Extracted data entries:
»»

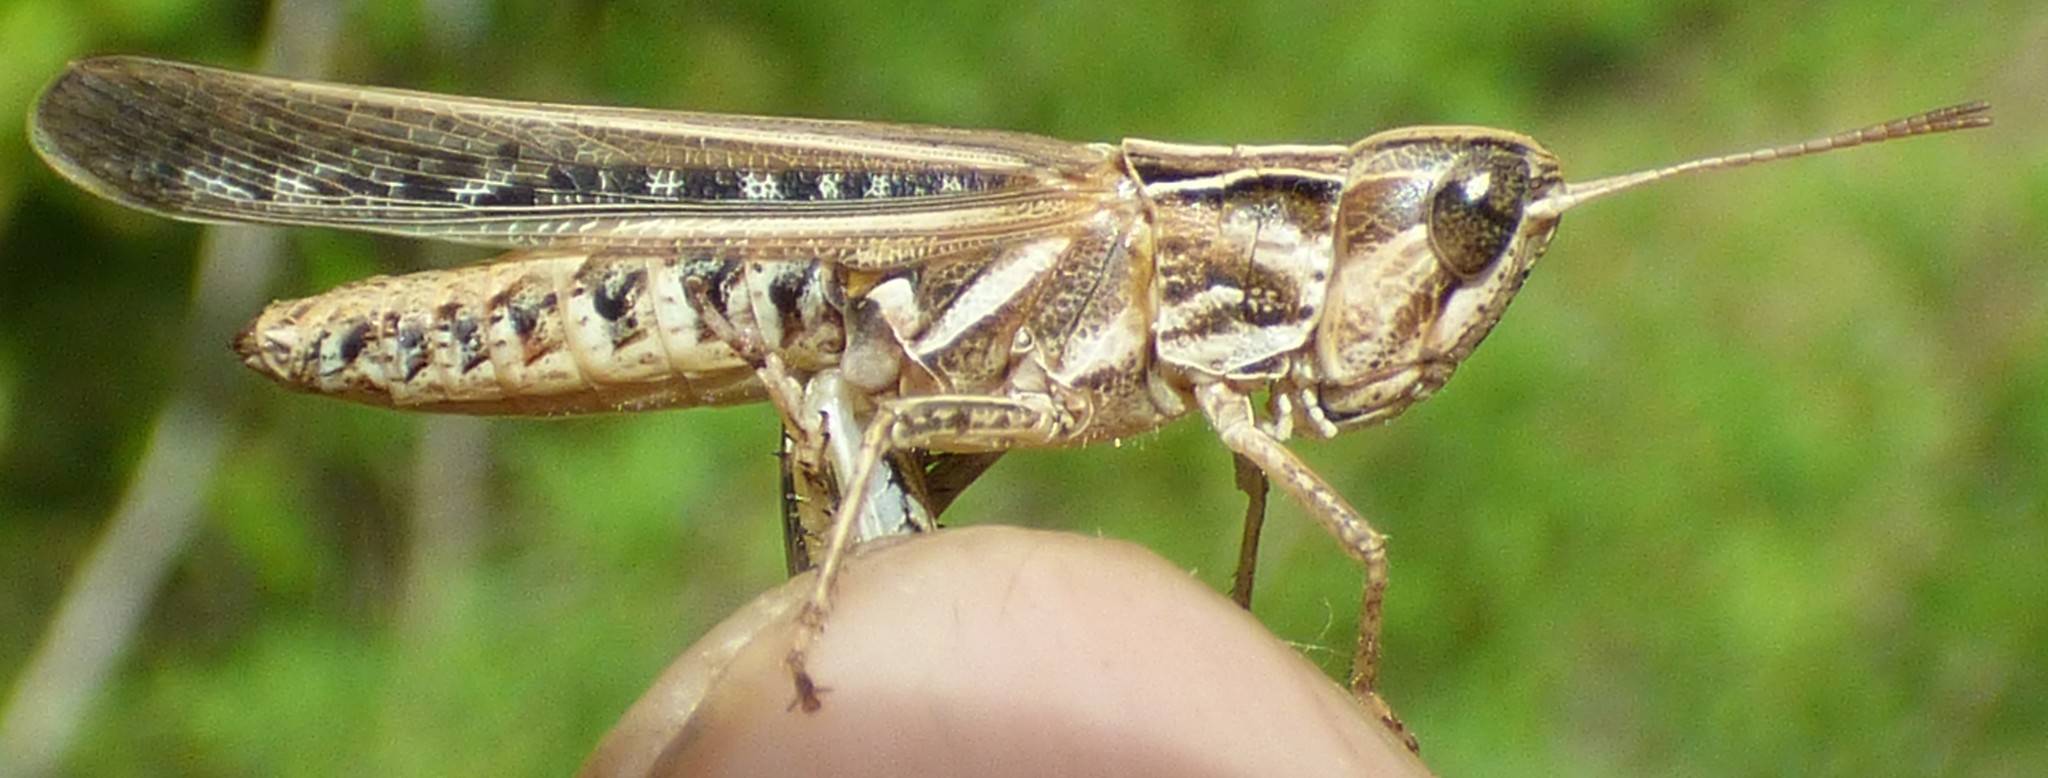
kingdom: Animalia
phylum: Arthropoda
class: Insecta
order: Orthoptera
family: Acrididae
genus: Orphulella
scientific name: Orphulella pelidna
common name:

««
»»

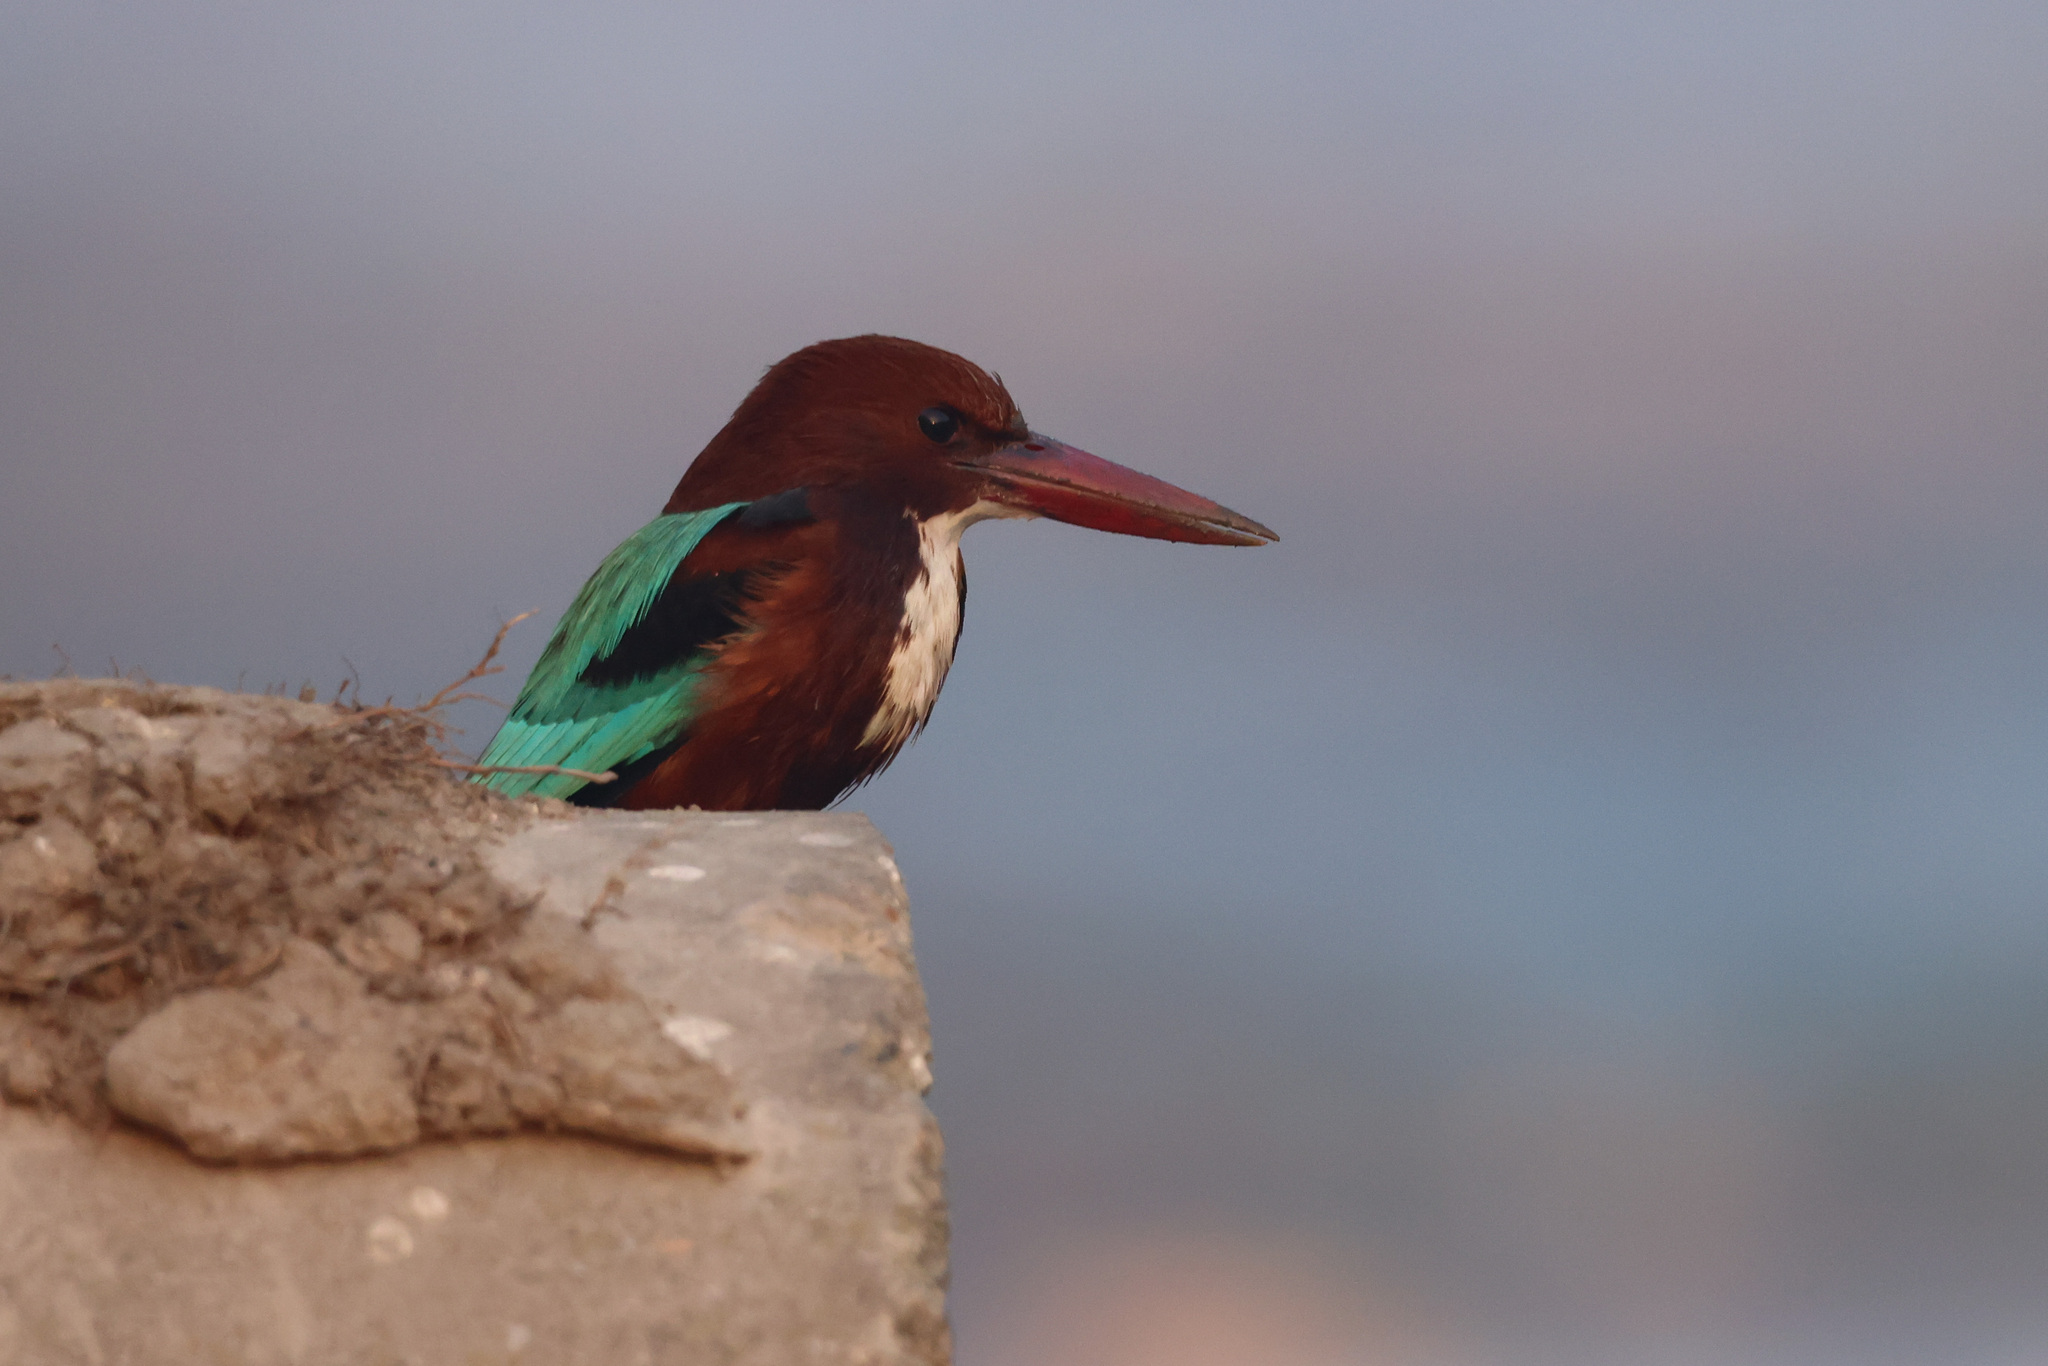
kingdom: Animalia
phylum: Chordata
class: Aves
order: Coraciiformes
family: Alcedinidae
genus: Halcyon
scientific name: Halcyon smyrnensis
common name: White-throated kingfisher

««
»»

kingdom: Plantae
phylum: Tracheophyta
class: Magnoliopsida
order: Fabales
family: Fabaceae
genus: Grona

««

→ Exercise directions: Could you express the items as a two-column CSV with the headers field and value, one row per item, starting at the line that contains "order: Coraciiformes" and ending after the line that contains "common name: White-throated kingfisher"? Put each field in quotation marks and replace any line breaks with spaces.

→ Exercise solution:
field,value
"order:","Coraciiformes"
"family:","Alcedinidae"
"genus:","Halcyon"
"scientific name:","Halcyon smyrnensis"
"common name:","White-throated kingfisher"